Hein Janssens 1, Joshua Steinberg 2, Hans Postema 3, Matthijs Janssen 4
1 Primary Health Care Centre Lobede, Lobith-Tolkamer (NL), 2 Radboud University Medical Centre, Nijmegen (NL), 3 UHS Wilson Family Practice Residency Binghamton, NY (USA), 4 Family Physicians Praxis Het Doktershuis, Ridderkerk (NL)
Background: The optimal, gold standard for the diagnosis of gout requires polarized microscope visualization of monosodium urate (MSU) crystals in synovial fluid aspirated from an inflamed painful joint. However, about 90% of patients with gout are diagnosed by physicians who hardly have the tools or experience to make an optimal diagnosis. This implies the vast majority of cases being diagnosed clinically based upon patient characteristics and clinical symptoms. A clinical diagnosis carries the risk being inaccurate in about 30% of all cases leading to incorrect, unnecessary or delayed therapy. In patients presenting with mono-arthritis the 2010 Gout Diagnostic Decision Rule improves clinical diagnostic performance according to internal and external validations studies in the primary and secondary care setting using the gold standard as reference test (1-4). The disclosure of a valid decision rule alone does not improve diagnostic accuracy in daily practice, e.g., if physicians do not have it at their fingertips during patient care.
Objective: To present an electronic application (App) of the 2010 Gout Diagnostic Decision Rule for physicians’ use in daily medical practice (e.g. smartphone).

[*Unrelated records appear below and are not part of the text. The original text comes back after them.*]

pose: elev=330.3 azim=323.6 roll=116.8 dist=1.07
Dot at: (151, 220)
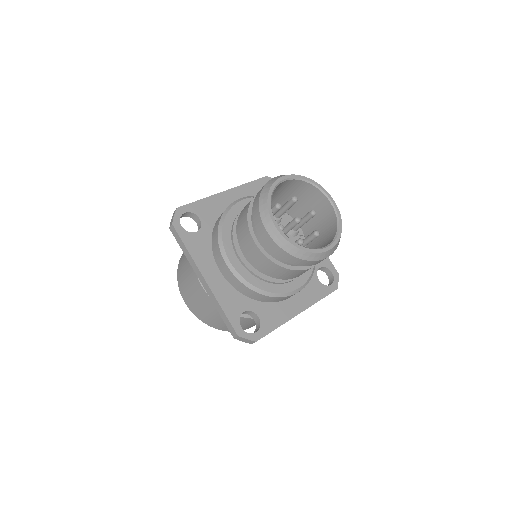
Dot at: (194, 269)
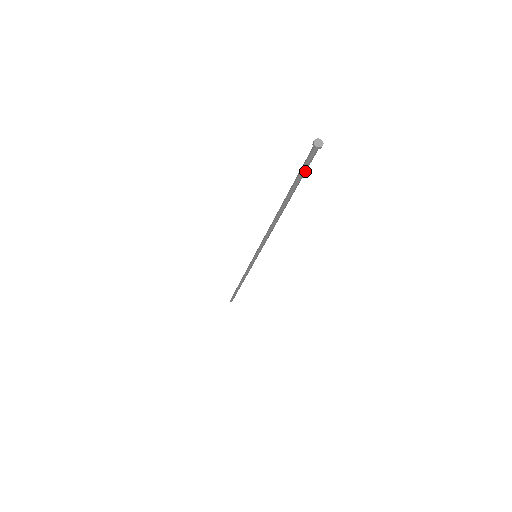
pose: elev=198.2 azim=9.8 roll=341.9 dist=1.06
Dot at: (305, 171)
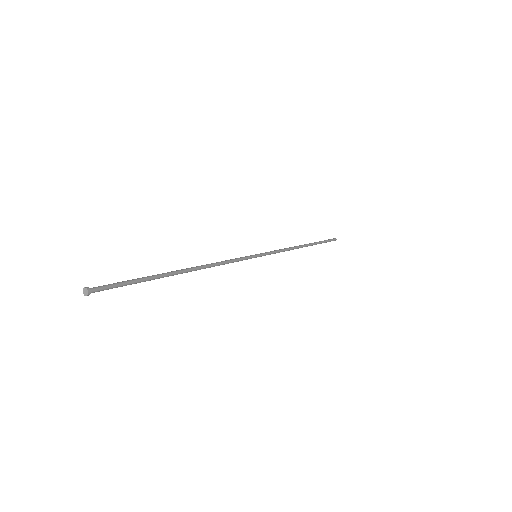
Dot at: occluded
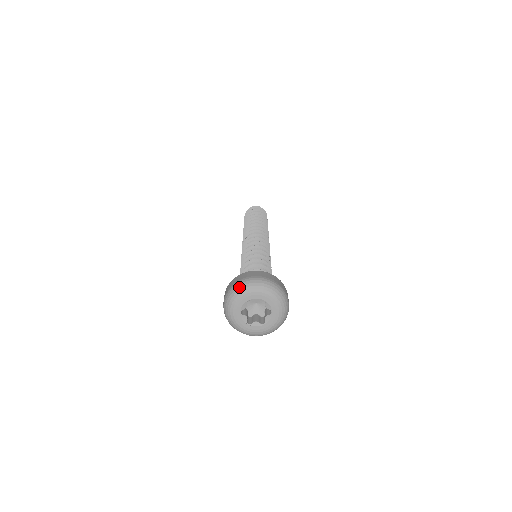
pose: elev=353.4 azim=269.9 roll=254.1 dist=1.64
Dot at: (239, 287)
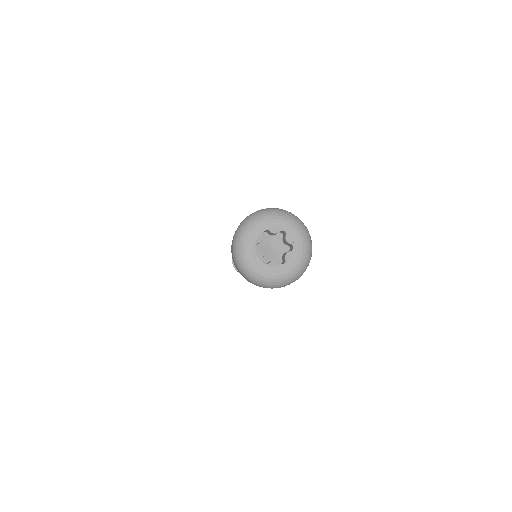
Dot at: (254, 215)
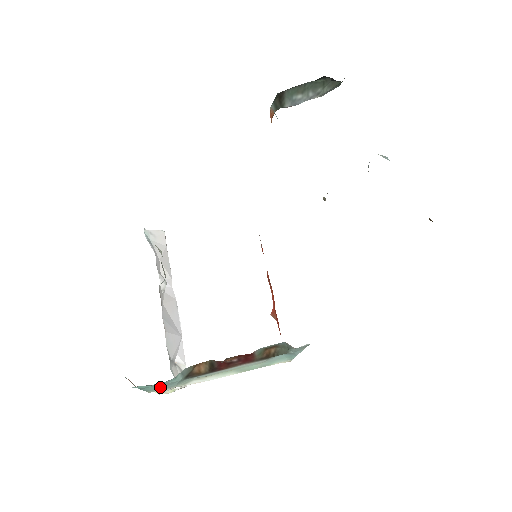
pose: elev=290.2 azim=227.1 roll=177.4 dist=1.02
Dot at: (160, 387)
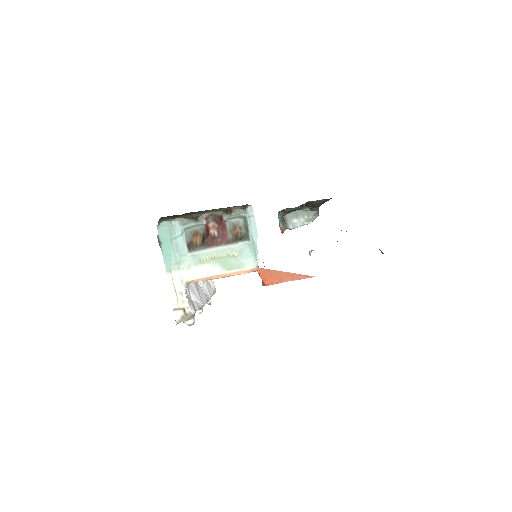
Dot at: (173, 253)
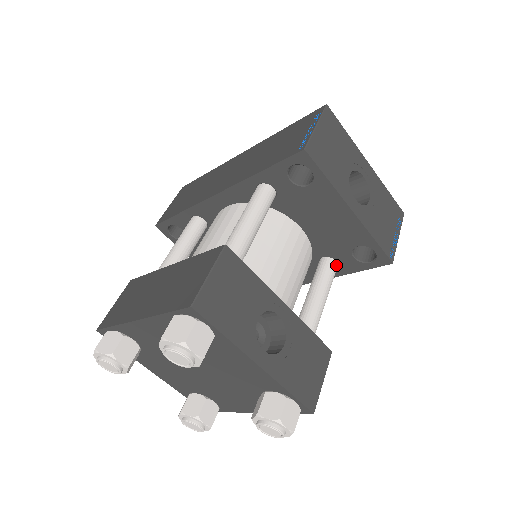
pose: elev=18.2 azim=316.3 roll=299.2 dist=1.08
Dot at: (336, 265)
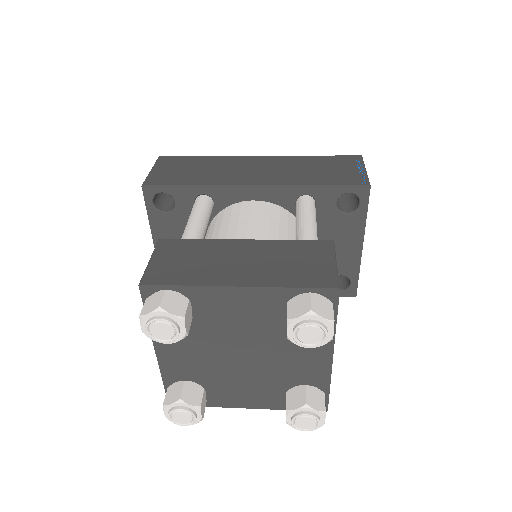
Dot at: occluded
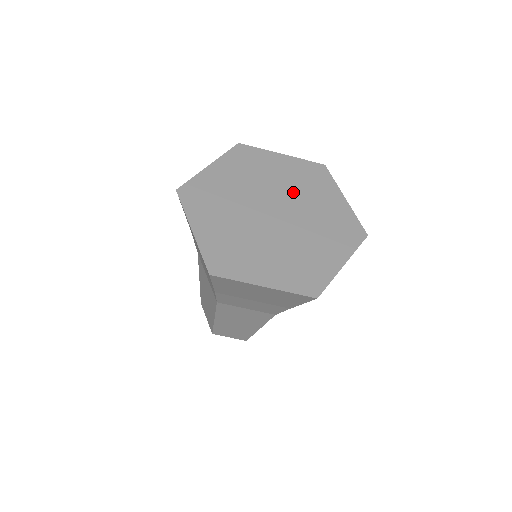
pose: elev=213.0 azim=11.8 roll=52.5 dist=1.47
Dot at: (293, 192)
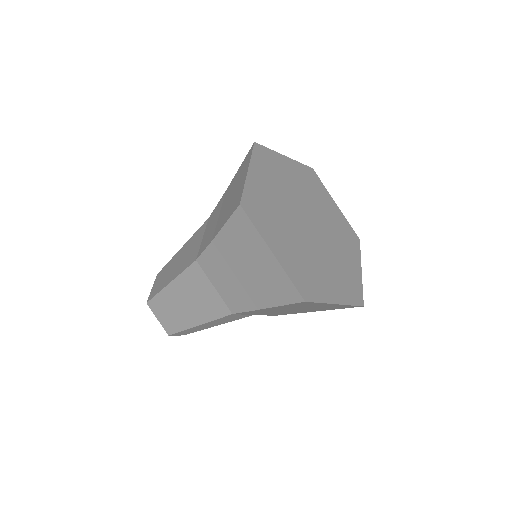
Dot at: (330, 229)
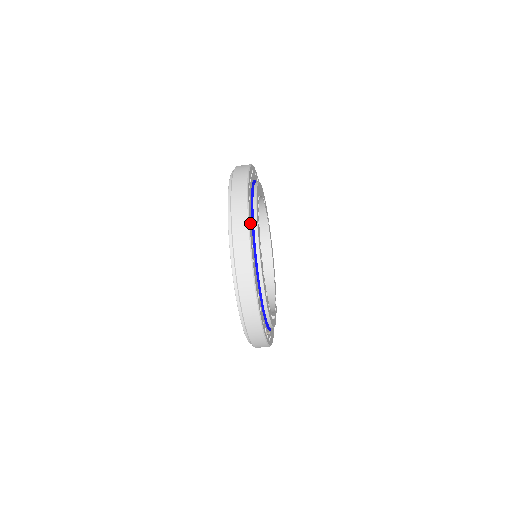
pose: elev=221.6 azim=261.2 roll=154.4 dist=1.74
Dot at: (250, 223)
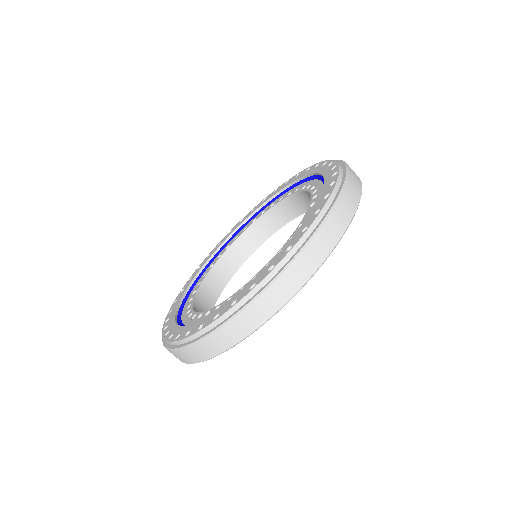
Dot at: occluded
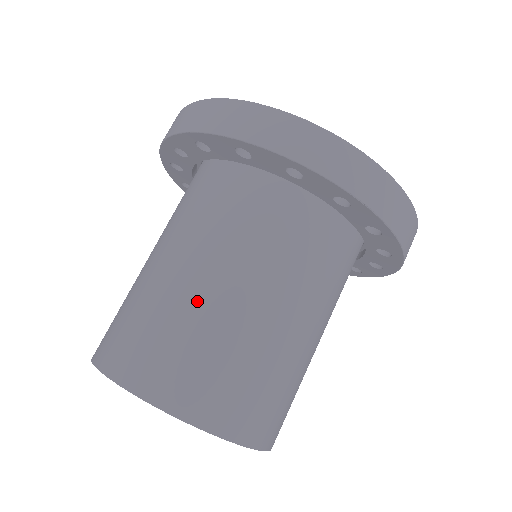
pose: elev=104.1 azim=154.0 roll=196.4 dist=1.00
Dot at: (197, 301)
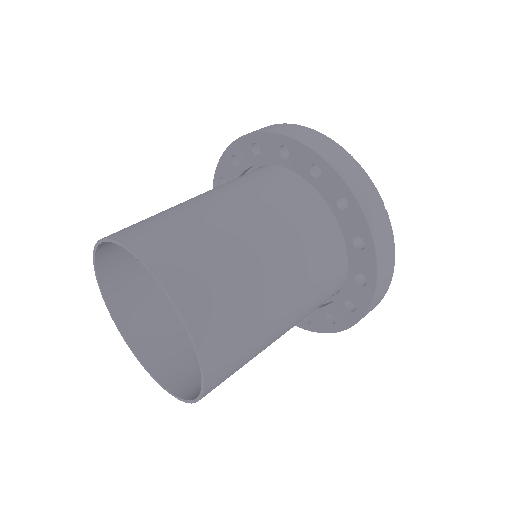
Dot at: occluded
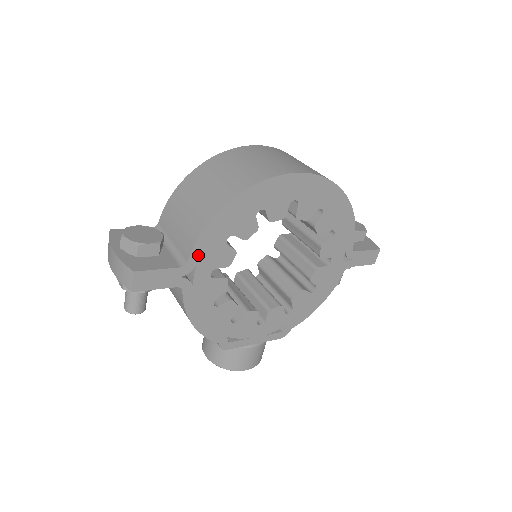
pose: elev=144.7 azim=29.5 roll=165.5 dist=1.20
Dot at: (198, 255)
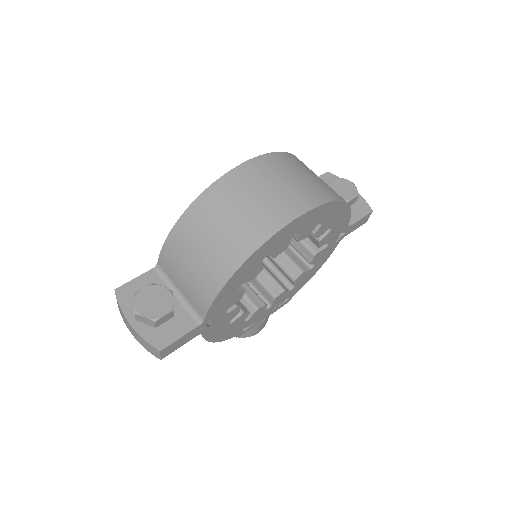
Dot at: (212, 311)
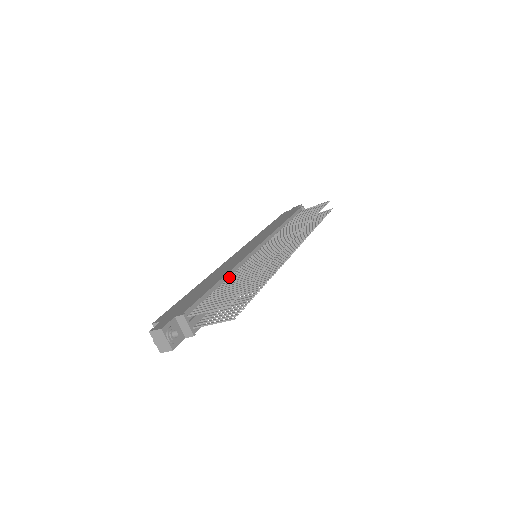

Methods: The algorithm behind the 2010 Gout Diagnostic Decision Rule (see addendum) was digitalized for electronic device installation (iOS and Android operating system) aiming to weight seven necessary patient characteristics (after checking by the user) for contribution to the diagnosis, to calculate a final gout diagnosis score, and to guide the user how to manage the patient depending on the score. In addition, educational background information (about gout, gout diagnosis, and the 2010 Gout Diagnosis Decision Rule itself) and direct internet links to the referenced scientific articles were provided.
Results: A validated gout diagnosis App for worldwide use by physicians in medical practice, when microscopic synovial fluid analysis is not available, that is freely available the Apple iTunes App Store for iPhone and iPad users, and in the Google Play Store for users of Android devices. Search terms are ‘gout diagnosis’, ‘gout diagnosis calculator’, or ‘gout calculator’. The App is multilingual, including English, Dutch, German, French, and Spanish.
Conclusion: Although the identification by polarized microscopy of MSU crystals in synovial fluid aspirated from an inflamed painful joint is the gold standard for gout diagnosing, facilities for this are very often not available, e.g. in the primary care setting, where 90% of all patients with gout are diagnosed and treated. Accurate clinical diagnosing is relevant in that case, because it prevents incorrect, unnecessary or delayed therapy. A diagnostic decision rule was developed and validated for that. We present digital versions of this rule for smartphone and tablet devices which are easy to use, freely available and widely distributed to put it at the fingertips of physicians in their busy daily medical practice, and to optimize gout care for the many patients all over the world.
Addendum: Points: male 2; similar previous attack 2 pts; onset<1day 0.5 pt; joint redness 1 pt; MTP1 2.5 pts; hypertension or cardiovascular disease 1.5 pts; SUA >0.35mmol/L 3.5 pts. Total score ≤ 4: gout very unlikely: consider other arthritis diagnoses; > 4 AND < 8: diagnosis is indeterminate; consider synovial fluid analysis; ≥ 8: make diagnosis gout and start specific treatment.